What about picking a PsyD vs PhD in psychology? The PsyD is considered a more practice-oriented degree, so that’s a good choice for clinical neuropsych specialists. But neuropsychology PhD programs are still a more common degree, and widely accepted for clinical practitioners even though it may be more research and academically focused.
How long does it take to become a clinical neuropsychologist?
It takes between four and seven years to earn a doctorate in clinical neuropsychology. You can also expect to spend a year or more in supervised post-doctoral practice before you will be eligible to become licensed as a clinical practitioner. And, of course, you will have to earn at least a bachelor’s degree before applying to your doctoral program, adding another four years to your path. All in all, you should expect to spend at least twelve years after graduating high school before becoming a clinical neuropsychologist.
Do you need a master’s to become a clinical neuropsychologist?
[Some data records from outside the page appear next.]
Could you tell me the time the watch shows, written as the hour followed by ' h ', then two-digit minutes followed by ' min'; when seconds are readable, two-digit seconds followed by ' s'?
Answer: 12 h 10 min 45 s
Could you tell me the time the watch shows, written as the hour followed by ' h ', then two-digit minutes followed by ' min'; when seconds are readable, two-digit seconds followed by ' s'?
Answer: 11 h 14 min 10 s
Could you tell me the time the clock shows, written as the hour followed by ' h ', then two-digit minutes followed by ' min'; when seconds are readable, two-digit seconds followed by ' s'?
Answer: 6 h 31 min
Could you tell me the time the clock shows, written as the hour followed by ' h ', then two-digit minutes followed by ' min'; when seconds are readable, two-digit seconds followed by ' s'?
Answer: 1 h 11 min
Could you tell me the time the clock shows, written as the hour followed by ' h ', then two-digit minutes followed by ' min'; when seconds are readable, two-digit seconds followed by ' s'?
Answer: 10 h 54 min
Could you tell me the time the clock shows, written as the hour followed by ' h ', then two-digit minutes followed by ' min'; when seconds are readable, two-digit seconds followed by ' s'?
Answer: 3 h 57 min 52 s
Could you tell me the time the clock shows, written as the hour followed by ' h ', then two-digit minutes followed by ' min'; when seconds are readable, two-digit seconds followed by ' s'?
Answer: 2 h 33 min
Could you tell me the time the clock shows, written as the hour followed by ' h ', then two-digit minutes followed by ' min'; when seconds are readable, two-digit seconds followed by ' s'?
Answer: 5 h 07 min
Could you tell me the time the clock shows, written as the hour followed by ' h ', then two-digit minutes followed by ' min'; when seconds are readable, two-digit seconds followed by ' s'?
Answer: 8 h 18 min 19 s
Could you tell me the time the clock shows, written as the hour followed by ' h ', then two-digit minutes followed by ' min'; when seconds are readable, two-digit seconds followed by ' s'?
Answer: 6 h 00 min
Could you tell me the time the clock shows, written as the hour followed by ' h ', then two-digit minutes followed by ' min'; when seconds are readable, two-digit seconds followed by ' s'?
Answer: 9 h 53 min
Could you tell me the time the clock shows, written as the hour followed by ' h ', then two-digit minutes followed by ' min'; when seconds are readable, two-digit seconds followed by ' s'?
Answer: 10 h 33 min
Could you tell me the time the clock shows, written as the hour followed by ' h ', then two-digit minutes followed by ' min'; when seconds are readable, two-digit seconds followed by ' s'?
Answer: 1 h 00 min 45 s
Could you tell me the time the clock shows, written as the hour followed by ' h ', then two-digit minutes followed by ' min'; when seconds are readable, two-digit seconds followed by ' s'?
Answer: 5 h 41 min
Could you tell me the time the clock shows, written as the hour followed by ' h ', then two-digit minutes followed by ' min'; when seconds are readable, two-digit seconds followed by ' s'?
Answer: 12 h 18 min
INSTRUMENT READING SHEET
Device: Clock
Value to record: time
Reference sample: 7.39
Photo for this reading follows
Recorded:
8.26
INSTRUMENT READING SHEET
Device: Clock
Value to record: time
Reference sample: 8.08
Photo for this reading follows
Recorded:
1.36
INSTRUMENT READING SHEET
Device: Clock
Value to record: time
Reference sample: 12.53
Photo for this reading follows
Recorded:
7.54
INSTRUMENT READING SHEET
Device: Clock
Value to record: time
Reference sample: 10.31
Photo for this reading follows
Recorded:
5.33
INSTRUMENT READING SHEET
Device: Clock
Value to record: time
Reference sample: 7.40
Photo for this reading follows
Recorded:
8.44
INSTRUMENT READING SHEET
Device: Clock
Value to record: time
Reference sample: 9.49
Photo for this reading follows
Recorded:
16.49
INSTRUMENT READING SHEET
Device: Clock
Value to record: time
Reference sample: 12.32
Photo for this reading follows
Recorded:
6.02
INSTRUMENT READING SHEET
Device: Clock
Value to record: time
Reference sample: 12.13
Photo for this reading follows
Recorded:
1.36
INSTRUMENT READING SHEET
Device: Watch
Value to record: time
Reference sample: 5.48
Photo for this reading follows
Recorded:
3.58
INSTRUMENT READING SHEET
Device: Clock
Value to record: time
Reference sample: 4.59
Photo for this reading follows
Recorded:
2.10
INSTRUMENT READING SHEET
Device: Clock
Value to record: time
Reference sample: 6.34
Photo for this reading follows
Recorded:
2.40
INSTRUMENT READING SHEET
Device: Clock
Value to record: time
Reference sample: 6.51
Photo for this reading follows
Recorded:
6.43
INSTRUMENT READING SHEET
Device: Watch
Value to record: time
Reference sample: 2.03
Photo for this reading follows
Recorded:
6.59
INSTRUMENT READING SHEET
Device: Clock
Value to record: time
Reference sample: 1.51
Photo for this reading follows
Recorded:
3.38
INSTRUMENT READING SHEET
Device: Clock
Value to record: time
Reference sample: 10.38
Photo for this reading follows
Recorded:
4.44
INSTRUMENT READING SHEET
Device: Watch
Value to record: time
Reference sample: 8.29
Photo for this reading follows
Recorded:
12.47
Clinical neuropsychologists almost always need at least a doctoral degree in order to practice in the field. Most psychology doctorate programs do not require earning a master’s degree before applying for admission. However, if you do choose to earn a master’s degree first, you may be able to cut around three years off of your doctoral studies, as well as getting the opportunity to broaden your education beyond your doctoral specialty.
Career and Salary Potential You Can Expect After Meeting Clinical Neuropsychologist Requirements
New advances in brain science are coming out of research into genetics and neuroimaging all the time. That’s going to make neuropsychology a hot topic for both research and healthcare employers for a long time.
Neuropsychology as a field is also getting a boost from demographic trends unfolding in the United States. Psychology as a field overall is growing only at an average rate according to the Bureau of Labor Statistics (BLS), expecting about a three percent increase between 2019 and 2029. But driven by the aging Baby Boom generation, healthcare services are seeing gangbuster growth over that same period.
And that older demographic is exactly where the cognitive deficits and age-related neurodegenerative diseases like Alzheimer’s are popping up. Researching, diagnosing, and treating those types of disorders are right up the alley of the clinical neuropsychologist job description. That’s a solid recommendation for a career that will experience continuing demand and increasing salary levels for years to come.
Is clinical neuropsychology a good career?
If figuring out the mysteries of the connection between the mind and the brain is what you are all about, the clinical neuropsychology is where it’s at. It’s definitely one of the most challenging careers in psychology today, but it also puts you right on the cutting edge of exciting new developments in the field. You’re also in a position to make a big difference in the lives of patients, using your skills to help people with cerebral injuries or diseases of the central nervous system lead fuller, happier lives.
How much do clinical neuropsychologists make?
A clinical psychologist salary can be right near the top of what any kind of practicing clinical psychologist will make. While the BLS shows that the median salary for all psychologists in 2020 was $82,180, those in the top ten percent of the profession earned more than $137,590 per year. While BLS doesn’t track neuropsychology salaries separately, you can definitely expect something toward the higher end of the range thanks to such advanced skills.